Dopo la “farm”, Sebastian compra un furgoncino. Passa per
Fraser Island, l’isola di sabbia più grande al mondo, «il
paradiso», e arriva a Sydney dove trova posto come lavapiatti.
Un giorno dice allo chef: «Vorrei imparare a cucinare». E diventa
aiuto cuoco. «Qui ti danno la possibilità di crescere: dipende
da te». Ora a Sebastian è scaduto il visto: «Il mondo è
grande, potrei andare in Nuova Zelanda». Nessuna paura del
futuro: un ottimismo che in Italia non si vede da un po’.
Luca Mistretta «Ho fatto il lavapiatti, il parcheggiatore, non sapevo
l’inglese ed ero senza una lira. Ma non avevo intenzione di arrendermi».
L’esordio australiano di Luca Mistretta, 33 anni di Roma, sembra
lontanissimo dal bel locale che ha ora in centro a Sydney: Bruschetteria
102. E invece sono passati meno di 10 anni. Inizialmente Luca, che
oggi ha un visto permanente, riesce a entrare nel Paese perché la sua
compagna è cittadina australiana. «Per il governo siamo una coppia di
fatto e io ho beneficiato del suo “status”» racconta. Con piglio e «occhi
aperti per vedere tutto quello che c’è da inventare in questa terra
fertile» Luca fa il fonico prima e l’imprenditore poi. «Tanti cedono quando
faticano a pagarsi la stanza e non reggono più l’ansia. Chi resiste
quella strizza la ricorda per sempre». Tornerebbe in Italia? «Mai. Il solo
pensiero delle code e della burocrazia mi fa venire il terrore».
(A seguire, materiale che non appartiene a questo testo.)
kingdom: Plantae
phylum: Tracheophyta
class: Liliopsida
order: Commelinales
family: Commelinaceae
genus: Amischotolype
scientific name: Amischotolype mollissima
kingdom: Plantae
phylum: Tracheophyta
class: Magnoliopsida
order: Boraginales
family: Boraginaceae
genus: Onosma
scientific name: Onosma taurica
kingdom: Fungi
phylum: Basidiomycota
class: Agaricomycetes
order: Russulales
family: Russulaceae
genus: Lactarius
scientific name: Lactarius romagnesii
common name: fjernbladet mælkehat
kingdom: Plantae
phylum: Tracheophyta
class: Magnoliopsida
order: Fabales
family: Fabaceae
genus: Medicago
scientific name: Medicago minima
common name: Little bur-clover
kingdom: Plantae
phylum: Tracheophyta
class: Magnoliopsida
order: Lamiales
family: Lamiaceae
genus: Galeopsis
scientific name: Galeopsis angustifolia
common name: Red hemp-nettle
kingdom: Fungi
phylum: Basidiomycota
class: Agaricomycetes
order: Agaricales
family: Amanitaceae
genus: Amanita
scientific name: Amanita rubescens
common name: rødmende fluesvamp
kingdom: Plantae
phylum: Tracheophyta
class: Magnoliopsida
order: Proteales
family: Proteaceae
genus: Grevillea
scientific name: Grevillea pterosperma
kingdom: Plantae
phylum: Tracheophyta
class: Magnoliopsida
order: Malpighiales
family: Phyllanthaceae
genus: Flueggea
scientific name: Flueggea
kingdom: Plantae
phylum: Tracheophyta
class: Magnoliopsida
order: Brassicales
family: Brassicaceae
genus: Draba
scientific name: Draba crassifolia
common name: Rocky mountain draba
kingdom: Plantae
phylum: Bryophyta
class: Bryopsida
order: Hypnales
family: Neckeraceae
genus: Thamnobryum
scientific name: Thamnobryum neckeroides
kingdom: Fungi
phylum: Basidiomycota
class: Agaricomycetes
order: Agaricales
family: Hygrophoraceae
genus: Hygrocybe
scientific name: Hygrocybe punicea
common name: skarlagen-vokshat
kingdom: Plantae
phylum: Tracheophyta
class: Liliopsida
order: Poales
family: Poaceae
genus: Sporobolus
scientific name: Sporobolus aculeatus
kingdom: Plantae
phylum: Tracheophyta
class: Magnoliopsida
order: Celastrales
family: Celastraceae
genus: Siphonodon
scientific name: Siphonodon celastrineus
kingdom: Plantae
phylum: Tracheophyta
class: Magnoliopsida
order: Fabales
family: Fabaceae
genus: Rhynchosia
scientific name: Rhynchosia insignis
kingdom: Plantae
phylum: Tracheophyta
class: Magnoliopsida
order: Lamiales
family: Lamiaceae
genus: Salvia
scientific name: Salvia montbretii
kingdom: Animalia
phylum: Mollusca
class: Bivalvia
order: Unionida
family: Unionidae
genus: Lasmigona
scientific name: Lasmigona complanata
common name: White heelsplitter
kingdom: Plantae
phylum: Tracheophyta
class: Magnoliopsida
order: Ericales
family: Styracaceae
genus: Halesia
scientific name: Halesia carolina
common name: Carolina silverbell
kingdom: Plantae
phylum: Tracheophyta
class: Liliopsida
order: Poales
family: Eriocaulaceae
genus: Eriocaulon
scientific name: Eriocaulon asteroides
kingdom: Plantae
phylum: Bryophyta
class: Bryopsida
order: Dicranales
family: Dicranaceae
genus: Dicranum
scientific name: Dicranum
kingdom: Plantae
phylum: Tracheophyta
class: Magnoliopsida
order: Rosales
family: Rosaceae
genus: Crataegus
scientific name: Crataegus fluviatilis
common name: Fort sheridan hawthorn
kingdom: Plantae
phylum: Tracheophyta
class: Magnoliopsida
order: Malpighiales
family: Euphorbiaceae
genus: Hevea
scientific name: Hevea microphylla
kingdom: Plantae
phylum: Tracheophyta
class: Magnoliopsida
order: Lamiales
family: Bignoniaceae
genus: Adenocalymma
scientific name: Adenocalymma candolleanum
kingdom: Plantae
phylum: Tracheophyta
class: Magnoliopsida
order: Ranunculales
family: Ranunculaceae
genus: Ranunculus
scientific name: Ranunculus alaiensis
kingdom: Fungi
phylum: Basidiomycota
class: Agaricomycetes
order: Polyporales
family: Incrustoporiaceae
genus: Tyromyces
Giulia Gabet «In Italia avevo un lavoro in un’importante
azienda pubblicitaria, dov’ero circondata da creativi. Peccato
che in ufficio ci stavo dalla mattina alla notte, per 650 euro al
mese». Per guadagnare di più e cambiare stile di vita Giulia
Gabet, romana di 30 anni, ha puntato su Sydney. «Sono
arrivata con un visto vacanza-lavoro e 300 euro in tasca. Per
un po’ sono andata avanti a zuppette liofilizzate e gelati di
McDonald’s» ricorda. «Dopo 4 giorni, ho trovato un posto in un
ristorante. Buoni i guadagni: in 10 ore ti paghi l’affitto di una
settimana». Attenzione, però: «Parlare un inglese maccheronico
è simpatico se ti accontenti di lavare i piatti. Ma per un salto di
qualità devi dimostrare quanto vali». Lei è riuscita grazie a
un’azienda di marketing che l’ha assunta. «Se ti tiri su le
maniche qui campi, e bene: abito in una villa a 100 metri
dalla spiaggia e quando non lavoro faccio surf. A Roma vivevo
ancora con mia mamma e le chiedevo pure i soldi per la pizza».